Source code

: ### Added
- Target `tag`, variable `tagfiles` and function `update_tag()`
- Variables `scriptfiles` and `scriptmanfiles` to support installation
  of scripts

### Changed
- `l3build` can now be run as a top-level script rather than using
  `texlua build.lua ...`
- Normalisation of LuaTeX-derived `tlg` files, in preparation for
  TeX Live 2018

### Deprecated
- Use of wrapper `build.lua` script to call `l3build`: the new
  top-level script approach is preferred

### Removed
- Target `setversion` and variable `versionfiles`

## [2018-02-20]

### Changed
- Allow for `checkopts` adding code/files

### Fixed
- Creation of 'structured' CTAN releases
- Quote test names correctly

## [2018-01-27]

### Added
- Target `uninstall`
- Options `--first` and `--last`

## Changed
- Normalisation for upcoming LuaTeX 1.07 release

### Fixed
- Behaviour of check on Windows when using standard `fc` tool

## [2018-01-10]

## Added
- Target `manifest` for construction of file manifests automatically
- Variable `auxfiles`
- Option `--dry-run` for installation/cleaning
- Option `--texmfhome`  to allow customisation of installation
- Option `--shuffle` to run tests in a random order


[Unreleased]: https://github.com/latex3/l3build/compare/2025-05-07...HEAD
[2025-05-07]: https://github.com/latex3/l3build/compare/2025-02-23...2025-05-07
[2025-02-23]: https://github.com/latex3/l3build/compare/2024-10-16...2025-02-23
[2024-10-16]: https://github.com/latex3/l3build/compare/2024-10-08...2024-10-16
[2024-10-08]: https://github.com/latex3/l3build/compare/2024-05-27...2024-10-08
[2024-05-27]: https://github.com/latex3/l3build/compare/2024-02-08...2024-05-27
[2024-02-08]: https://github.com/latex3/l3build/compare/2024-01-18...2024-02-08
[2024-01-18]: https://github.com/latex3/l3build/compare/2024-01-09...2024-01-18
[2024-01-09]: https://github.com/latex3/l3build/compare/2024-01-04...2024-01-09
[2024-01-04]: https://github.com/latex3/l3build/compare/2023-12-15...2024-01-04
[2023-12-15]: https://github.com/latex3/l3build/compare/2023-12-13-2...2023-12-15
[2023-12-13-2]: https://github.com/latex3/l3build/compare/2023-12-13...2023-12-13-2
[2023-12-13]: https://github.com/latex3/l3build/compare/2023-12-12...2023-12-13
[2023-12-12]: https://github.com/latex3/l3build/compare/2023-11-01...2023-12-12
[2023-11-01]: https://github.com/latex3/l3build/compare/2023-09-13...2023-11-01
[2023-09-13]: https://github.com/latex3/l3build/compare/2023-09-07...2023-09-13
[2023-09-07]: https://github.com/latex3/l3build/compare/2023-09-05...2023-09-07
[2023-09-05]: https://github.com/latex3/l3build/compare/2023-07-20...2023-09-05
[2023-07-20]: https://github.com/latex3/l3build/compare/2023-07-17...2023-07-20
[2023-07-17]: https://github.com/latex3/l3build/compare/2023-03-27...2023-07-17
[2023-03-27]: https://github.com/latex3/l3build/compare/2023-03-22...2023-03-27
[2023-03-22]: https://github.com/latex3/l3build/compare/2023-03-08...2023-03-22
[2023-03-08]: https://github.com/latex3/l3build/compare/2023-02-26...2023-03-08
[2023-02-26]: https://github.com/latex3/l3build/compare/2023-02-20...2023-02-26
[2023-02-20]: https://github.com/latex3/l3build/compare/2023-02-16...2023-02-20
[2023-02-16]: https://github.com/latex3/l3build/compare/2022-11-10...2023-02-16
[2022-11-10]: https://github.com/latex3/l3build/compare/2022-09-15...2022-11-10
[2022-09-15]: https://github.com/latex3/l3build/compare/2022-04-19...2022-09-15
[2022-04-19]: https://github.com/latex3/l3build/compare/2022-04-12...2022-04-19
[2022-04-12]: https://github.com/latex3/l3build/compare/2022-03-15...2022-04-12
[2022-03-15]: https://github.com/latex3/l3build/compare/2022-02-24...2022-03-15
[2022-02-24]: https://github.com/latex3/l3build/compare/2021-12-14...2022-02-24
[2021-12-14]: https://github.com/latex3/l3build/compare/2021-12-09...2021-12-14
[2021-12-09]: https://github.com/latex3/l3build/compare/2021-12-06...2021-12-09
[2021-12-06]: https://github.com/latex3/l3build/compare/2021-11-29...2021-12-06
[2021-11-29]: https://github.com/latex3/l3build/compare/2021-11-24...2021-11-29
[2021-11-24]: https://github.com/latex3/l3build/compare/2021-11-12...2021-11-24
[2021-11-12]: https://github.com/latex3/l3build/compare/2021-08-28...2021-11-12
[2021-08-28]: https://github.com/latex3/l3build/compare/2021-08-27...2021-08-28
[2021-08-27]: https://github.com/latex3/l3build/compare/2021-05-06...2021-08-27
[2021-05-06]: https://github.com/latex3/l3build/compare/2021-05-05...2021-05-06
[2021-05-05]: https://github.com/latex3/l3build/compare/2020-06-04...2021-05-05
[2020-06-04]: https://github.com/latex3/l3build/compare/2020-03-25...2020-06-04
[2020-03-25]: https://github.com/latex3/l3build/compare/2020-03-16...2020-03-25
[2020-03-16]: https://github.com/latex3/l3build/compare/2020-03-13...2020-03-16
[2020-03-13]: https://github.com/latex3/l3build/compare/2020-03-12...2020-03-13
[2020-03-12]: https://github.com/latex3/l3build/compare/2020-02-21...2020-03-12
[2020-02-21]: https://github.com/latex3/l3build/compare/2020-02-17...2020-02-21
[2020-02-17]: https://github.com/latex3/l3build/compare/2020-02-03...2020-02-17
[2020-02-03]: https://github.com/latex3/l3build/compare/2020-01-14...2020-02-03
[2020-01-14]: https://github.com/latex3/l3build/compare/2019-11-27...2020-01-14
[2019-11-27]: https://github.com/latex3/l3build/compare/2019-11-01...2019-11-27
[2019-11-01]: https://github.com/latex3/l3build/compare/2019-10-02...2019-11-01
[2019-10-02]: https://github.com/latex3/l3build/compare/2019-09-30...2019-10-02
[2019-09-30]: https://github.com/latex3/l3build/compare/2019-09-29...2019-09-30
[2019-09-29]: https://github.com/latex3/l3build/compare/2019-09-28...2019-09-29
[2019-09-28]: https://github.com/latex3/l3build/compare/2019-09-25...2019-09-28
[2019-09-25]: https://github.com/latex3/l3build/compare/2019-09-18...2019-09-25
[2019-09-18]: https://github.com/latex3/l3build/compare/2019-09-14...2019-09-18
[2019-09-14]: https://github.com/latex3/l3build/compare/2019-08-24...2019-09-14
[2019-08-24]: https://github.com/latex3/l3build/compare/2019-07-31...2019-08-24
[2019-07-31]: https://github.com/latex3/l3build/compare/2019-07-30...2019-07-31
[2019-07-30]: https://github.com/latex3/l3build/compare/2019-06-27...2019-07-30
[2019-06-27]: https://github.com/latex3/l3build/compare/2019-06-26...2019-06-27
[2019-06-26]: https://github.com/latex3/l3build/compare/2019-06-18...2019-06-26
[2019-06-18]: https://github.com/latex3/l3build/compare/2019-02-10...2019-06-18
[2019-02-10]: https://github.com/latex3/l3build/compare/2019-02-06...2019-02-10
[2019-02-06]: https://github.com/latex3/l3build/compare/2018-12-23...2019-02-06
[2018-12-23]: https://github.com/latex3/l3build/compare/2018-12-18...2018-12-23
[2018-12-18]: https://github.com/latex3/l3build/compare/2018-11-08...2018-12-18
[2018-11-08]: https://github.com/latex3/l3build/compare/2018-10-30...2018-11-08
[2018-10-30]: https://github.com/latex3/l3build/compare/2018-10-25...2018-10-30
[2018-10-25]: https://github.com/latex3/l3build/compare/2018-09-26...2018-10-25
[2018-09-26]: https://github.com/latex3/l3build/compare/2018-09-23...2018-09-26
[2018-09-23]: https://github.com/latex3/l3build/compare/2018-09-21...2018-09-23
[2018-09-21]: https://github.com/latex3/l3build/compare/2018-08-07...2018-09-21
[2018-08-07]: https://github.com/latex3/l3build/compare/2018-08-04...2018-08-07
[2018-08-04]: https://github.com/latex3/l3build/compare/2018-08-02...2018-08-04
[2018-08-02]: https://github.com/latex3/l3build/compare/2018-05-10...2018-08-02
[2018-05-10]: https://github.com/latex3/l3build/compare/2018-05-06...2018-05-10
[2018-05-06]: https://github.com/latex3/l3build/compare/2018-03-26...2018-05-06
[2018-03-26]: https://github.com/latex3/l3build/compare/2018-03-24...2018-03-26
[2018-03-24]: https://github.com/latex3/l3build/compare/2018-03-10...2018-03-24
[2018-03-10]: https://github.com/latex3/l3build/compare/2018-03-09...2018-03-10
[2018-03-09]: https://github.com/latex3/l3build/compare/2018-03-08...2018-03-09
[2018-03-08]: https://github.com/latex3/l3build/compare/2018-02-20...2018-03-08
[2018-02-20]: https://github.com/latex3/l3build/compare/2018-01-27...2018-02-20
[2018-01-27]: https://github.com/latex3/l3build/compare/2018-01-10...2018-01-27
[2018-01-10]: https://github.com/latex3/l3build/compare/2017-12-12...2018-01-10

================================

Work to complete =
Find and copy every line in the entries above where the string "Target" occurs.

Exercise answer =
- Target `tag`, variable `tagfiles` and function `update_tag()`
- Target `setversion` and variable `versionfiles`
- Target `uninstall`
- Target `manifest` for construction of file manifests automatically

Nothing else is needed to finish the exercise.